Française ou sans-papiers, Chochana Boukhobza se livre à Libé
Née en Tunisie en 1959 et arrivée à Paris à l'âge de quatre ans, Chochana Boukhobza a vécu dans trois univers et utilisé trois langues : l’Arabe, le Français et l’Hébreu. Après avoir été journaliste (pour Judaïque FM), elle a obtenu le prix Méditerranée en 1987 pour Le Cri (considéré comme érotique et passionnel par « Paris-Match »), ainsi que de divers romans, dont Sous les étoiles (Seuil, 2002) et d'un recueil de quatre contes pour enfants publiés sous le titre Quand la Bible rêve (Gallimard jeunesse, 2005, 12 €), son dernier ouvrage publié.
En 1997, se montrant solidaire d’une personne condamnée pour avoir hébergé un Zaïrois sans papier, elle avait signé l’appel de solidarité des écrivains et auteurs français. En 2006, pour France 5, elle a réalisé un documentaire sur la judaïté intitulé Un billet aller-retour. Elle publie ce vendredi dans les pages Rebonds de « Libération » un récit sur ses pérégrinations pour prouver actuellement qu’elle est française (par la négligence de son grand-père maternel, sa mère était tunisienne).
Elle a été considérée comme étrangère de 1980 à 1987 et a dû vivre sans-papiers…
Ce mois-ci, elle faisait partie des centres d’intérêts d’un colloque à l’Université de Bordeaux III (Lettres) sur le thème Ecritures de l’exil. Elle devrait participer au prochain numéro de la revue bilingue (Français-Anglais) du CELAAN (Centre d’Etudes des Littératures et des Arts d’Afrique du Nord), qui portera sur les Juifs de Tunisie.

Enregistrements tirés d'une source de données:
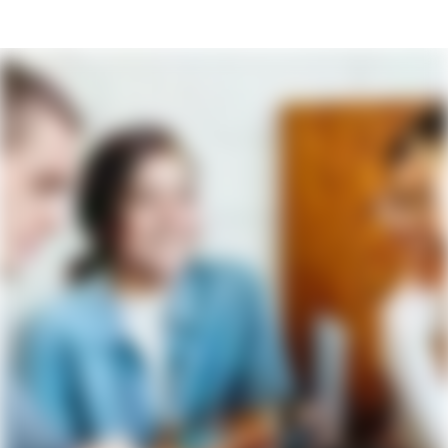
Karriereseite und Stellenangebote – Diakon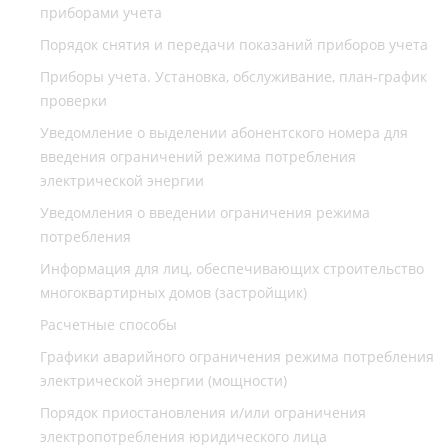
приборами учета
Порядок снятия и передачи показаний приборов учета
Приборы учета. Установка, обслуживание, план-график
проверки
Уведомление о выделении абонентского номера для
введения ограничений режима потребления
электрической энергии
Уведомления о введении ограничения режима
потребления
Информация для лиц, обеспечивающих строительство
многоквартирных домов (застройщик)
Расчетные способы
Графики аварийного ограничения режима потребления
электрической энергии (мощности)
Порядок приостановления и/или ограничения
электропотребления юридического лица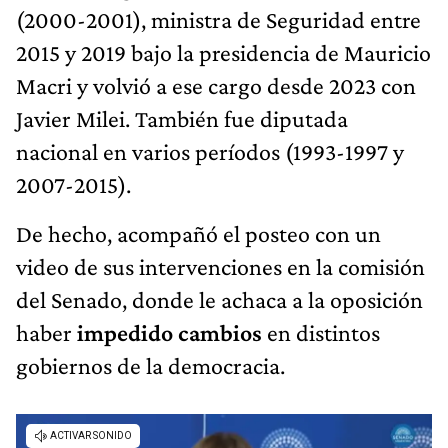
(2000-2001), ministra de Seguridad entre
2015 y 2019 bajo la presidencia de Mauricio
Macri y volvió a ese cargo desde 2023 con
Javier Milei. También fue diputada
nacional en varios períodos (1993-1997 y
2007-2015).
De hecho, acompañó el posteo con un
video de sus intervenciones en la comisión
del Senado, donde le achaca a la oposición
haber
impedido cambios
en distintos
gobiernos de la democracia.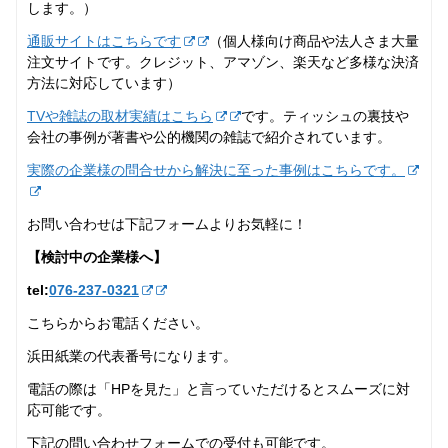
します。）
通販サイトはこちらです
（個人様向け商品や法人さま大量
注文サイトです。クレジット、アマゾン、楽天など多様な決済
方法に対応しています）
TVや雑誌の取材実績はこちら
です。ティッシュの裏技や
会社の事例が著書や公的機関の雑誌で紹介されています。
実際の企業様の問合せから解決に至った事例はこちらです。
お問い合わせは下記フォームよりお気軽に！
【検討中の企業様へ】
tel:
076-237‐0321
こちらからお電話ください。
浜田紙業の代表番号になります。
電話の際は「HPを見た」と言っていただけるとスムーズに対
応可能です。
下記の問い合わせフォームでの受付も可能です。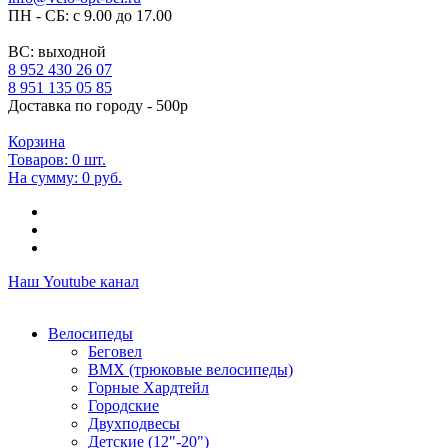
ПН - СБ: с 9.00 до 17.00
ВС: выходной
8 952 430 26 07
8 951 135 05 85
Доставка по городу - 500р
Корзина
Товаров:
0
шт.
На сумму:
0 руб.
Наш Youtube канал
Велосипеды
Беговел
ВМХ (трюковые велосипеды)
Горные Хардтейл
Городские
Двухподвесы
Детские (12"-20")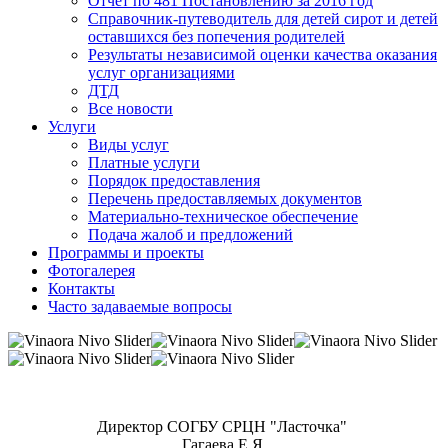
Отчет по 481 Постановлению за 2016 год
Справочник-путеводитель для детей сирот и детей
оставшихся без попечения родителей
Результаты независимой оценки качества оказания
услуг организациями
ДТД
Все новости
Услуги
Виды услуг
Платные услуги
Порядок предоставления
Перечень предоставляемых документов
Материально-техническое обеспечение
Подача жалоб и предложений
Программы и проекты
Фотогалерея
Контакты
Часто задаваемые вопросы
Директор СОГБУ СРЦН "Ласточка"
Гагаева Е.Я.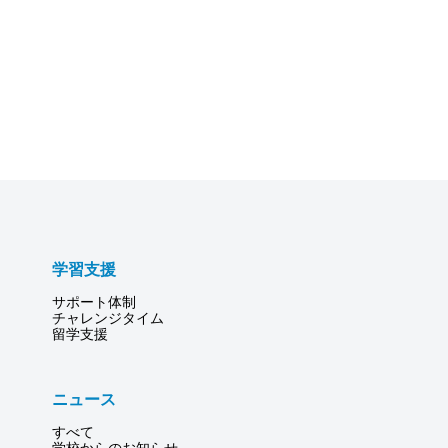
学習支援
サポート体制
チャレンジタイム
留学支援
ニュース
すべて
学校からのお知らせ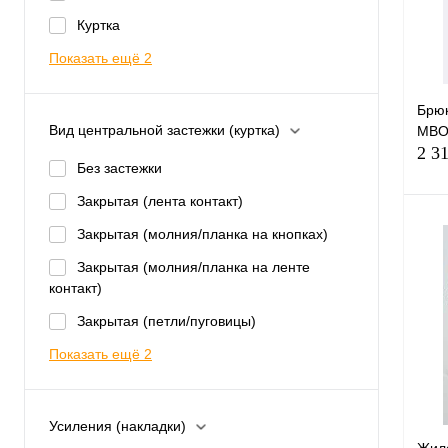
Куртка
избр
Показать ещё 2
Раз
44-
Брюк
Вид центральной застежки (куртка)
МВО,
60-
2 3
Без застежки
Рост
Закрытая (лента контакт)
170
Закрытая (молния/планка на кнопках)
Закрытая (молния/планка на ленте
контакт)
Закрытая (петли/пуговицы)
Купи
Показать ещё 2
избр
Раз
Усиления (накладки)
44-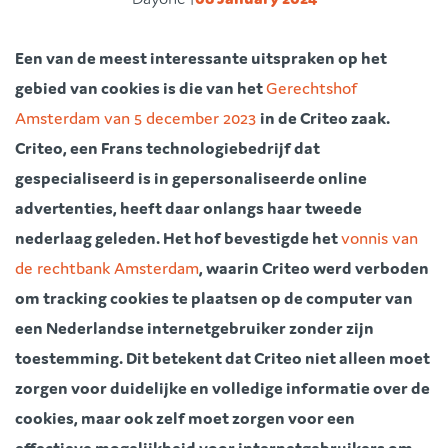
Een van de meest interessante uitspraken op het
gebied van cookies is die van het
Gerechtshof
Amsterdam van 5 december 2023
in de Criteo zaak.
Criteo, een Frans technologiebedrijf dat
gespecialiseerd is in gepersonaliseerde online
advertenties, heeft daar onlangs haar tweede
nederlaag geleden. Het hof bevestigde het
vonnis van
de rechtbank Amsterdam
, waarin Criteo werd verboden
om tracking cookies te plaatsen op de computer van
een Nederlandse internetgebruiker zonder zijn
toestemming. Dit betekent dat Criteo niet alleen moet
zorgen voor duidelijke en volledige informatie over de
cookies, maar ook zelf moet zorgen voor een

### CONSIGNE
Prolongez le texte sur Chochana Boukhobza en reprenant juste après sa dernière phrase. Vous n'avez pas besoin des enregistrements.

### RÉPONSE ATTENDUE
Fabien Abitbol
« Je me sentais de France, j'étais de France »
Il y a trois semaines, poussée par je ne sais quel sentiment d'urgence, je me suis rendue auprès du tribunal d'instance pour réclamer un certificat de nationalité, pas vraiment certaine de l'obtenir, alors que, depuis 1987, j'ai été «réintégrée» dans la nationalité française. Deux jours plus tard, j'ai reçu de ce même tribunal une convocation me demandant de me présenter le 14 mars à 13 h 50. Quinze jours d'attente. Je n'étais sûre de rien. Et pourtant, ce ne fut qu'une formalité. On m'a remis un feuillet rose, bien plus précieux qu'un passeport ou une carte d'identité. J'ai dit à la préposée «champagne !» . Elle a ri. Elle a cru à une boutade. Sept années de clandestinité (de 1980 à 1987) se sont effacées d'un seul coup.
Il a fallu à la jeune femme que j'étais alors du courage, de la ténacité, de la volonté, de l'obstination. J'ai affronté la peur des flics, de l'expulsion, le travail au noir, le logement au noir. Sept années durant, je me suis levée chaque matin en tremblant d'être reconduite à la frontière et je dois d'être restée en France, d'être devenue un écrivain, à des gens qui m'ont offert leur coeur, leur gîte, leur appui, et qui m'ont aidée à devenir ce que je voulais être.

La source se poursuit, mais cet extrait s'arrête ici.